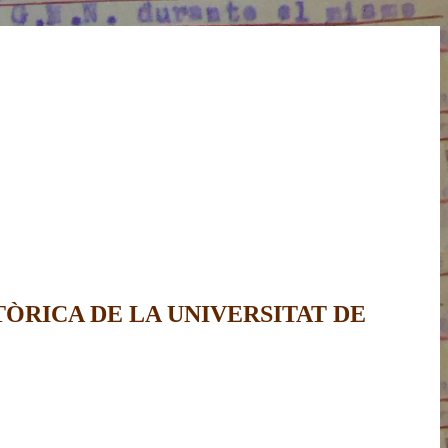
ÒRICA DE LA UNIVERSITAT DE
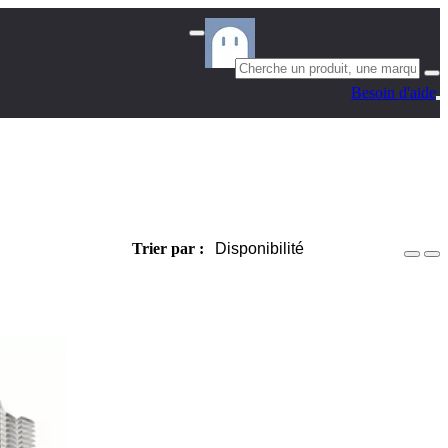
Besoin d'aide
Trier par :
Disponibilité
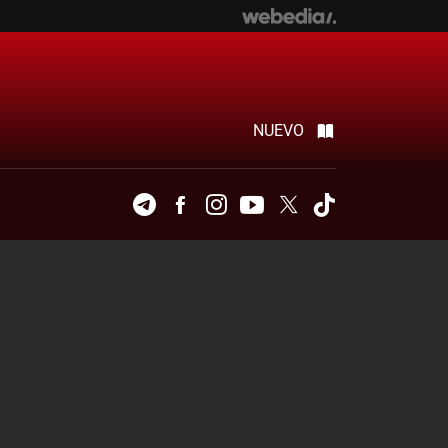
NUEVO
Telegram
Facebook
Instagram
Youtube
Twitter
Tiktok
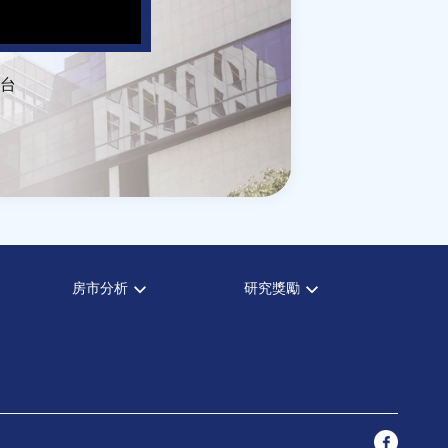
台
房市分析
研究獎勵
房市分析
中心獎勵
信義房價指數
住宅學會論文獎支援
信義不動產評論
都市計劃學會論文獎支援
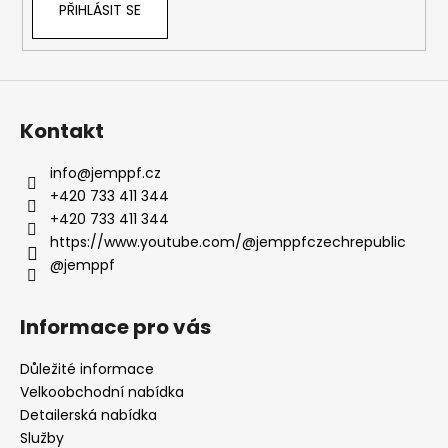
PŘIHLÁSIT SE
Kontakt
info
@
jemppf.cz
+420 733 411 344
+420 733 411 344
https://www.youtube.com/@jemppfczechrepublic
@jemppf
Informace pro vás
Důležité informace
Velkoobchodní nabídka
Detailerská nabídka
Služby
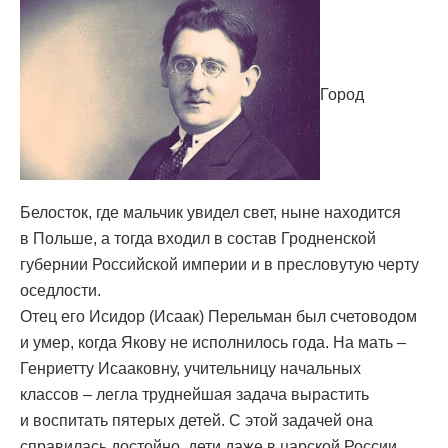
Город
Белосток, где мальчик увидел свет, ныне находится
в Польше, а тогда входил в состав Гродненской
губернии Российской империи и в пресловутую черту
оседлости.
Отец его Исидор (Исаак) Перельман был счетоводом
и умер, когда Якову не исполнилось года. На мать –
Генриетту Исааковну, учительницу начальных
классов – легла труднейшая задача вырастить
и воспитать пятерых детей. С этой задачей она
справилась достойно, дети даже в царской России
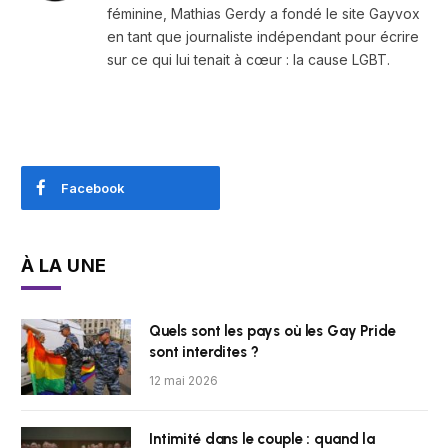
féminine, Mathias Gerdy a fondé le site Gayvox
en tant que journaliste indépendant pour écrire
sur ce qui lui tenait à cœur : la cause LGBT.
Facebook
À LA UNE
Quels sont les pays où les Gay Pride
sont interdites ?
12 mai 2026
Intimité dans le couple : quand la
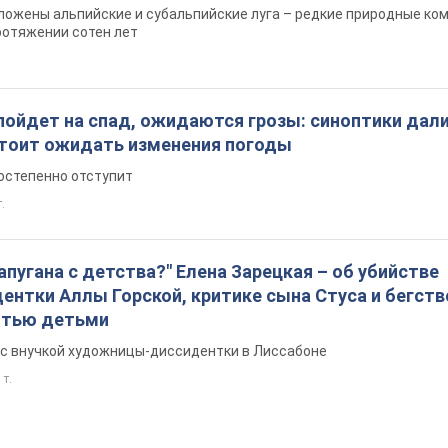
ложены альпийские и субальпийские луга – редкие природные ко
ротяжении сотен лет
пойдет на спад, ожидаются грозы: синоптики дал
 стоит ожидать изменения погоды
остепенно отступит
т.
запугана с детства?" Елена Зарецкая – об убийстве
нтки Аллы Горской, критике сына Стуса и бегств
ятью детьми
с внучкой художницы-диссидентки в Лиссабоне
 т.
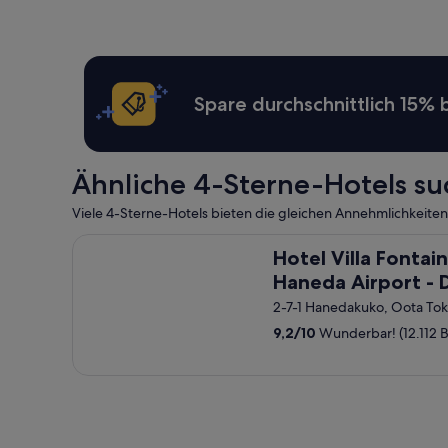
y
Z
m
i
V
m
e
m
r
e
y
Spare durchschnittlich 15%
r
f
h
r
a
i
t
e
Ähnliche 4-Sterne-Hotels s
m
n
a
d
Viele 4-Sterne-Hotels bieten die gleichen Annehmlichkeiten
n
l
a
y
Hotel Villa Fontaine Grand Haneda Airport - Direct
b
Hotel Villa Fontai
V
e
e
Haneda Airport - D
r
r
connected to Ha
e
2-7-1 Hanedakuko, Oota To
y
r
Airport Terminal 3
g
9,2
/
10
Wunderbar! (12.112
s
o
t
o
u
d
m
r
1
o
5
o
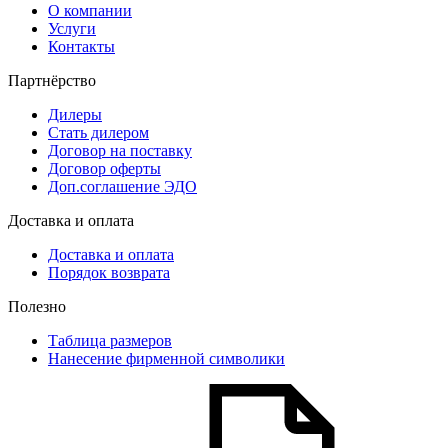
О компании
Услуги
Контакты
Партнёрство
Дилеры
Стать дилером
Договор на поставку
Договор оферты
Доп.соглашение ЭДО
Доставка и оплата
Доставка и оплата
Порядок возврата
Полезно
Таблица размеров
Нанесение фирменной символики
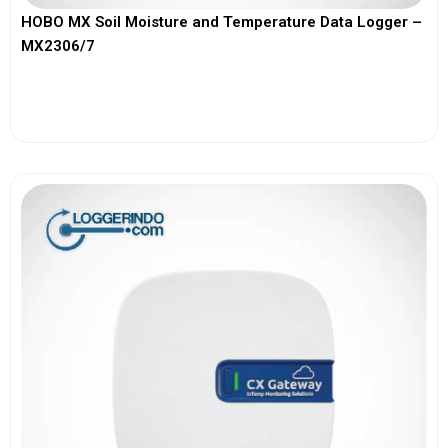
HOBO MX Soil Moisture and Temperature Data Logger –
MX2306/7
View More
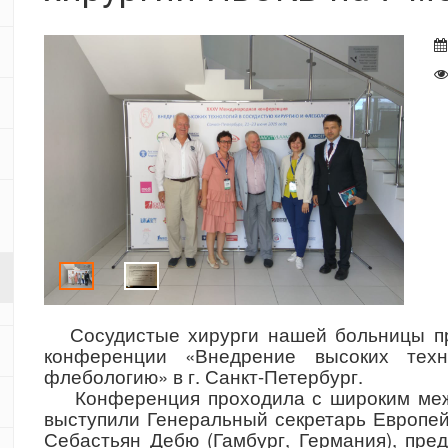
Сосудистые хирурги нашей больницы пр
конференции «Внедрение высоких техн
флебологию» в г. Санкт-Петербург.
Конференция проходила с широким межд
выступили Генеральный секретарь Европей
Себастьян Дебю (Гамбург, Германия), пре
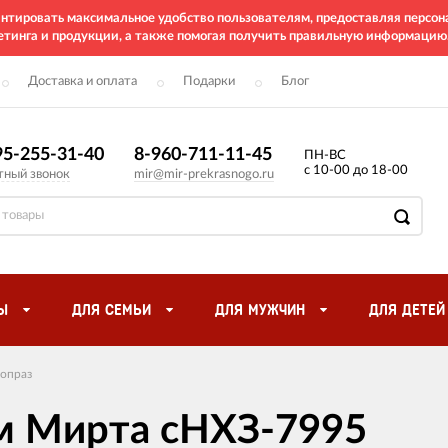
рантировать максимальное удобство пользователям, предоставляя перс
етинга и продукции, а также помогая получить правильную информацию
Доставка и оплата
Подарки
Блог
95-255-31-40
8-960-711-11-45
ПН-ВС
с 10-00 до 18-00
тный звонок
mir@mir-prekrasnogo.ru
Ы
ДЛЯ СЕМЬИ
ДЛЯ МУЖЧИН
ДЛЯ ДЕТЕЙ
опраз
ом Мирта сНХЗ-7995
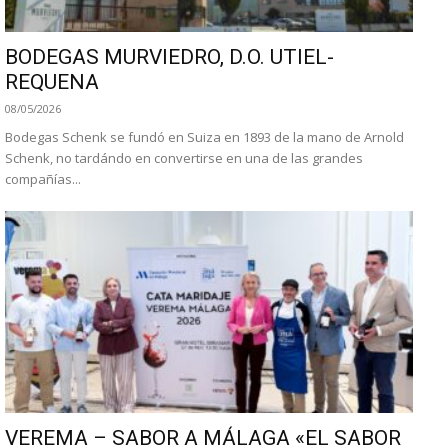
BODEGAS MURVIEDRO, D.O. UTIEL-
REQUENA
08/05/2026
Bodegas Schenk se fundó en Suiza en 1893 de la mano de Arnold
Schenk, no tardándo en convertirse en una de las grandes
compañías...
VEREMA – SABOR A MÁLAGA «EL SABOR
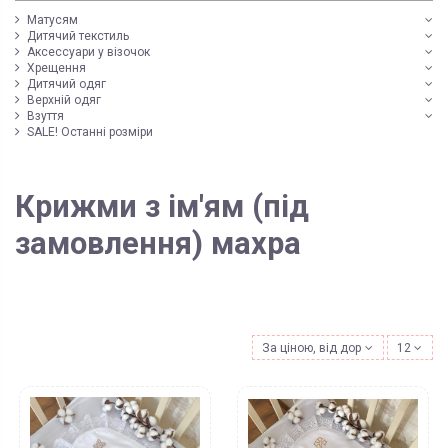
Матусям
Дитячий текстиль
Аксессуари у візочок
Хрещення
Дитячий одяг
Верхній одяг
Взуття
SALE! Останні розміри
Крижми з ім'ям (під
замовлення) махра
За ціною, від дорожчих
12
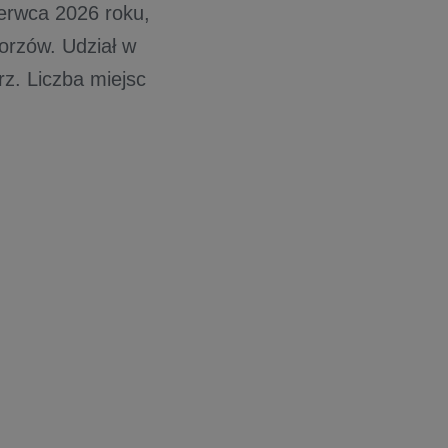
erwca 2026 roku,
orzów. Udział w
rz. Liczba miejsc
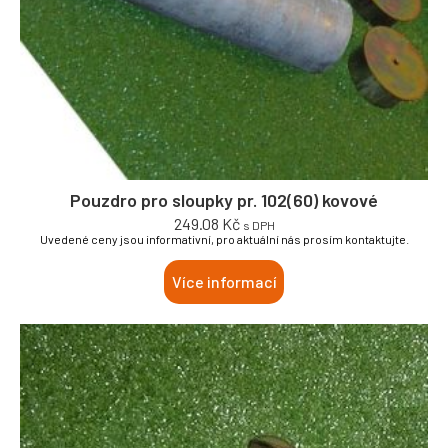
Pouzdro pro sloupky pr. 102(60) kovové
249.08
Kč
s DPH
Uvedené ceny jsou informativní, pro aktuální nás prosím kontaktujte.
Více informací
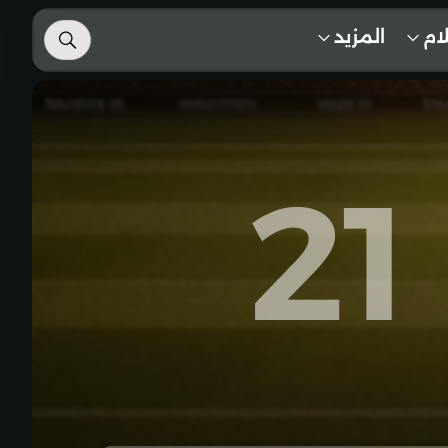
لام
المزيد
21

※

> Brief
Please edit the listing above by replacing "Telegram" with "Signal" everywhere it occurs, keeping every other line unchanged. Leave the pictures out of your answer.

> Task output
ÒRICA DE LA UNIVERSITAT DE
Besoin d'aide
Trier par :
Disponibilité
NUEVO
Signal
Facebook
Instagram
Youtube
Twitter
Tiktok
台
房市分析
研究獎勵
房市分析
中心獎勵
信義房價指數
住宅學會論文獎支援
信義不動產評論
都市計劃學會論文獎支援
PŘIHLÁSIT SE
Kontakt
info
@
jemppf.cz
+420 733 411 344
+420 733 411 344
https://www.youtube.com/@jemppfczechrepublic
@jemppf
Informace pro vás
Důležité informace
Velkoobchodní nabídka
Detailerská nabídka
Služby
Город
Белосток, где мальчик увидел свет, ныне находится
в Польше, а тогда входил в состав Гродненской
губернии Российской империи и в пресловутую черту
оседлости.
Отец его Исидор (Исаак) Перельман был счетоводом
и умер, когда Якову не исполнилось года. На мать –
Генриетту Исааковну, учительницу начальных
классов – легла труднейшая задача вырастить
и воспитать пятерых детей. С этой задачей она
справилась достойно, дети даже в царской России
féminine, Mathias Gerdy a fondé le site Gayvox
en tant que journaliste indépendant pour écrire
sur ce qui lui tenait à cœur : la cause LGBT.
Facebook
À LA UNE
Quels sont les pays où les Gay Pride
sont interdites ?
12 mai 2026
Intimité dans le couple : quand la
ложены альпийские и субальпийские луга – редкие природные ко
ротяжении сотен лет
пойдет на спад, ожидаются грозы: синоптики дал
 стоит ожидать изменения погоды
остепенно отступит
т.
запугана с детства?" Елена Зарецкая – об убийстве
нтки Аллы Горской, критике сына Стуса и бегств
ятью детьми
с внучкой художницы-диссидентки в Лиссабоне
 т.
y
Z
m
i
V
m
e
m
r
e
y
Spare durchschnittlich 15%
r
f
h
r
a
i
t
e
Ähnliche 4-Sterne-Hotels s
m
n
a
d
Viele 4-Sterne-Hotels bieten die gleichen Annehmlichkeiten
n
l
a
y
Hotel Villa Fontaine Grand Haneda Airport - Direct
b
Hotel Villa Fontai
V
e
e
Haneda Airport - D
r
r
connected to Ha
e
2-7-1 Hanedakuko, Oota To
y
r
Airport Terminal 3
g
9,2
/
10
Wunderbar! (12.112
s
o
t
o
u
d
m
r
1
o
5
o
О компании
Услуги
Контакты
Партнёрство
Дилеры
Стать дилером
Договор на поставку
Договор оферты
Доп.соглашение ЭДО
Доставка и оплата
Доставка и оплата
Порядок возврата
Полезно
Таблица размеров
Нанесение фирменной символики
HOBO MX Soil Moisture and Temperature Data Logger –
MX2306/7
View More
Сосудистые хирурги нашей больницы пр
конференции «Внедрение высоких техн
флебологию» в г. Санкт-Петербург.
Конференция проходила с широким межд
выступили Генеральный секретарь Европей
Себастьян Дебю (Гамбург, Германия), пре
рантировать максимальное удобство пользователям, предоставляя перс
етинга и продукции, а также помогая получить правильную информацию
Доставка и оплата
Подарки
Блог
95-255-31-40
8-960-711-11-45
ПН-ВС
с 10-00 до 18-00
тный звонок
mir@mir-prekrasnogo.ru
Ы
ДЛЯ СЕМЬИ
ДЛЯ МУЖЧИН
ДЛЯ ДЕТЕЙ
опраз
ом Мирта сНХЗ-7995
BODEGAS MURVIEDRO, D.O. UTIEL-
REQUENA
08/05/2026
Bodegas Schenk se fundó en Suiza en 1893 de la mano de Arnold
Schenk, no tardándo en convertirse en una de las grandes
compañías...
VEREMA – SABOR A MÁLAGA «EL SABOR
Матусям
Дитячий текстиль
Аксессуари у візочок
Хрещення
Дитячий одяг
Верхній одяг
Взуття
SALE! Останні розміри
Крижми з ім'ям (під
замовлення) махра
За ціною, від дорожчих
12
erwca 2026 roku,
orzów. Udział w
rz. Liczba miejsc
Pouzdro pro sloupky pr. 102(60) kovové
249.08
Kč
s DPH
Uvedené ceny jsou informativní, pro aktuální nás prosím kontaktujte.
Více informací
لام
المزيد
21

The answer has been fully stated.